### [AIM OF THE EXERCISE]
A precise copy of the data is required, with every picture left out.

### [GIVEN MATERIAL]
↓

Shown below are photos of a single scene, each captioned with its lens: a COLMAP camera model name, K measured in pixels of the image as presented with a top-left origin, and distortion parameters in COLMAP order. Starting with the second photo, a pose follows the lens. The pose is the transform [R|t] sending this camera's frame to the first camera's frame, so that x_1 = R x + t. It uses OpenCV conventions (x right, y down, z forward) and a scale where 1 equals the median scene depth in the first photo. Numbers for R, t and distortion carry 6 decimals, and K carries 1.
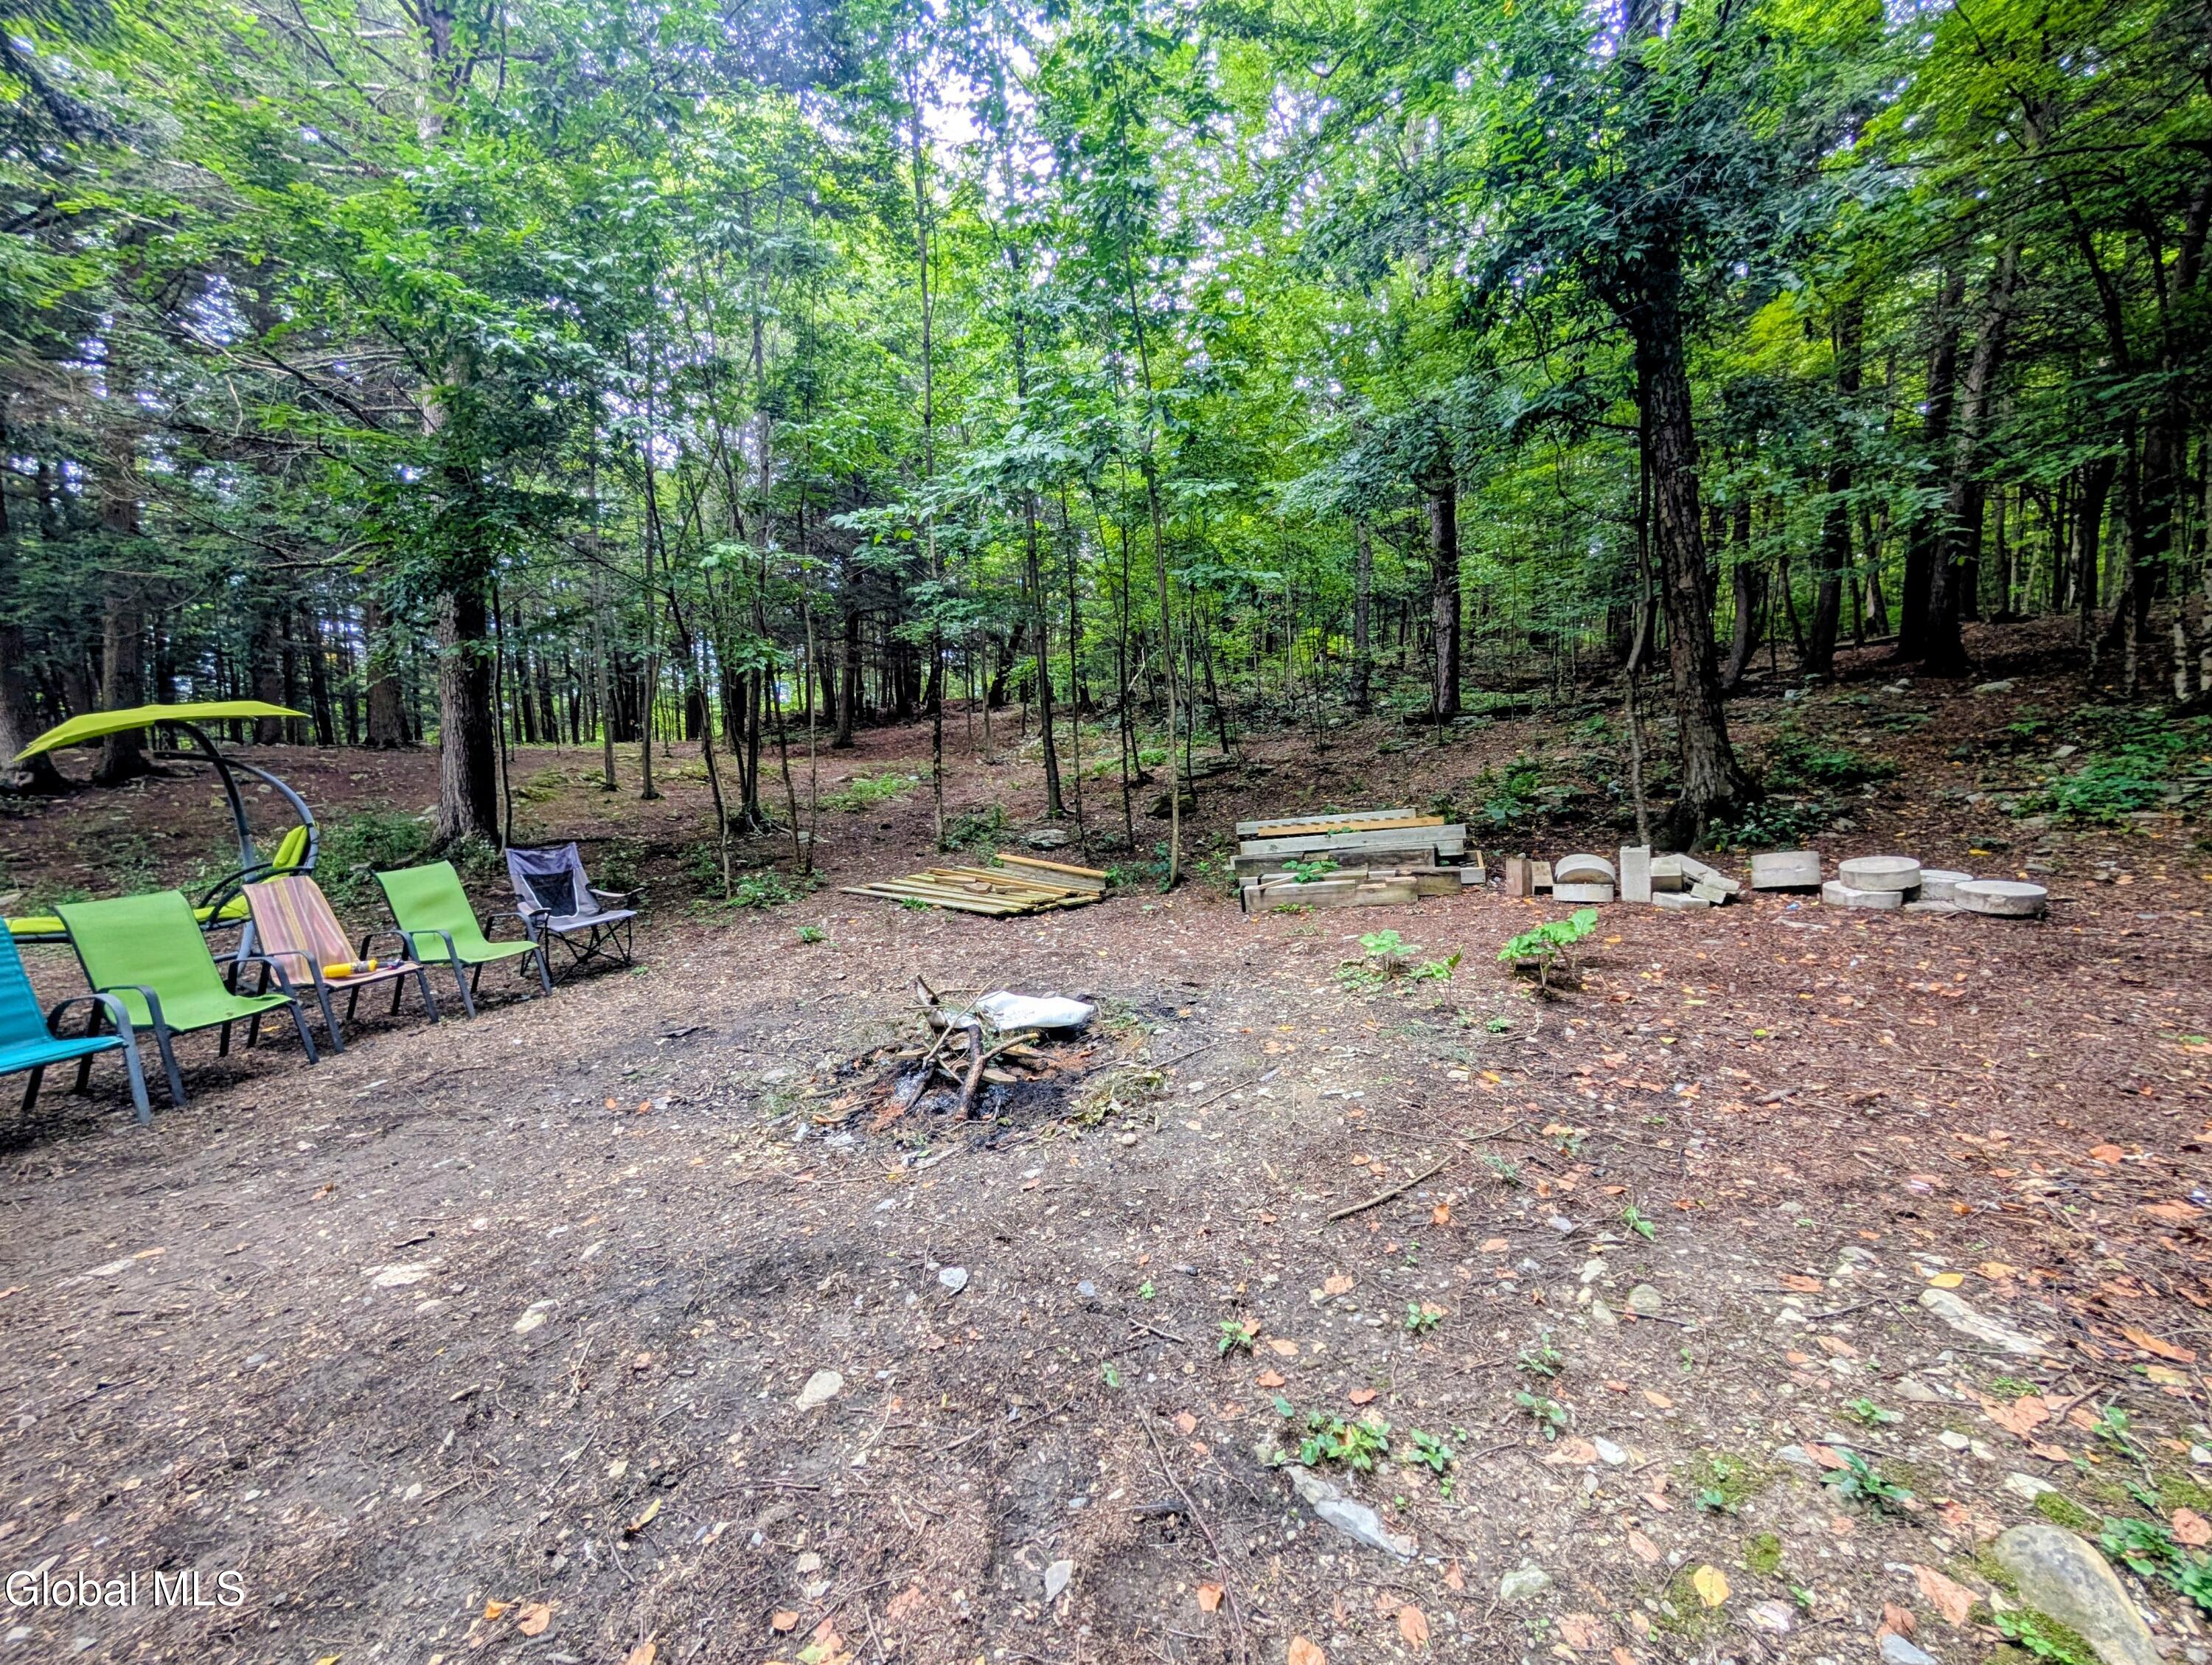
lens RADIAL K [[835.9, 0, 1106.8], [0, 835.9, 837.6], [0, 0, 1]] dist [-0.001558, 0.000738]
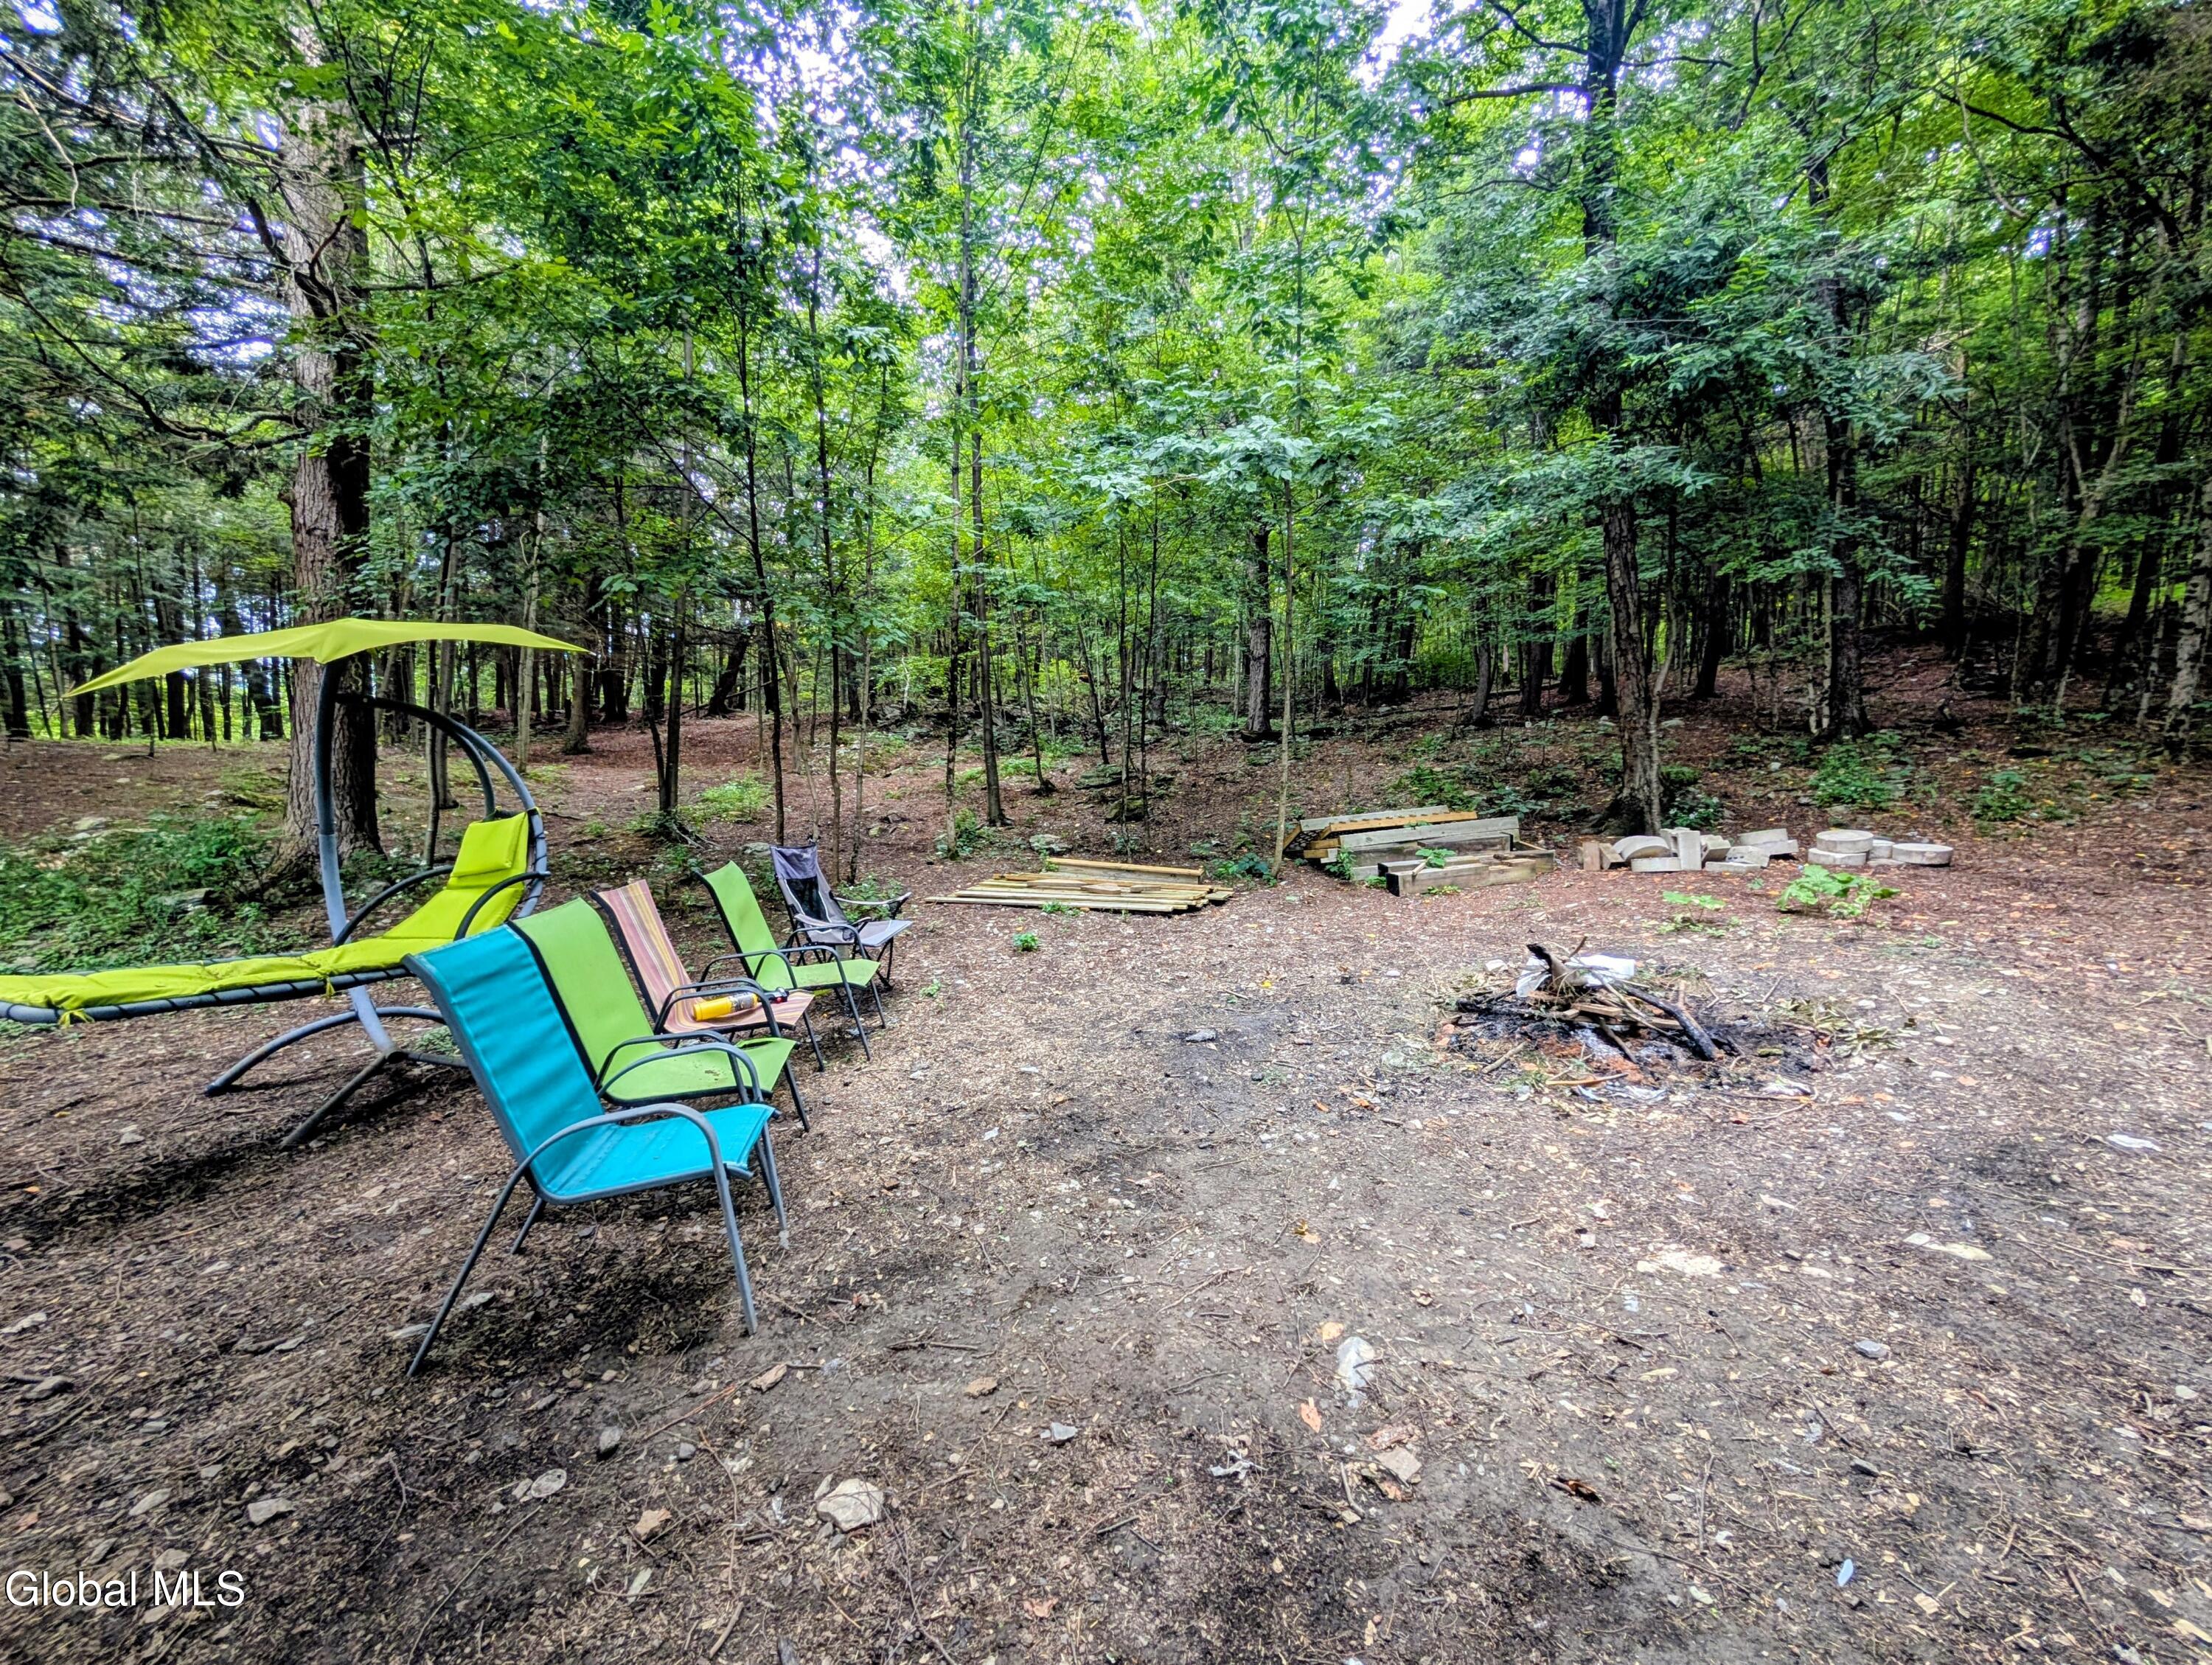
lens RADIAL K [[835.9, 0, 1106.8], [0, 835.9, 837.6], [0, 0, 1]] dist [-0.001558, 0.000738]
pose [[0.922242, -0.016781, 0.386250, -0.673341], [0.026606, 0.999444, -0.020106, 0.027092], [-0.385697, 0.028819, 0.922175, 0.150311]]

↑

### [THE ANSWER]
Shown below are photos of a single scene, each captioned with its lens: a COLMAP camera model name, K measured in pixels of the image as presented with a top-left origin, and distortion parameters in COLMAP order. Starting with the second photo, a pose follows the lens. The pose is the transform [R|t] sending this camera's frame to the first camera's frame, so that x_1 = R x + t. It uses OpenCV conventions (x right, y down, z forward) and a scale where 1 equals the median scene depth in the first photo. Numbers for R, t and distortion carry 6 decimals, and K carries 1.
lens RADIAL K [[835.9, 0, 1106.8], [0, 835.9, 837.6], [0, 0, 1]] dist [-0.001558, 0.000738]
lens RADIAL K [[835.9, 0, 1106.8], [0, 835.9, 837.6], [0, 0, 1]] dist [-0.001558, 0.000738]
pose [[0.922242, -0.016781, 0.386250, -0.673341], [0.026606, 0.999444, -0.020106, 0.027092], [-0.385697, 0.028819, 0.922175, 0.150311]]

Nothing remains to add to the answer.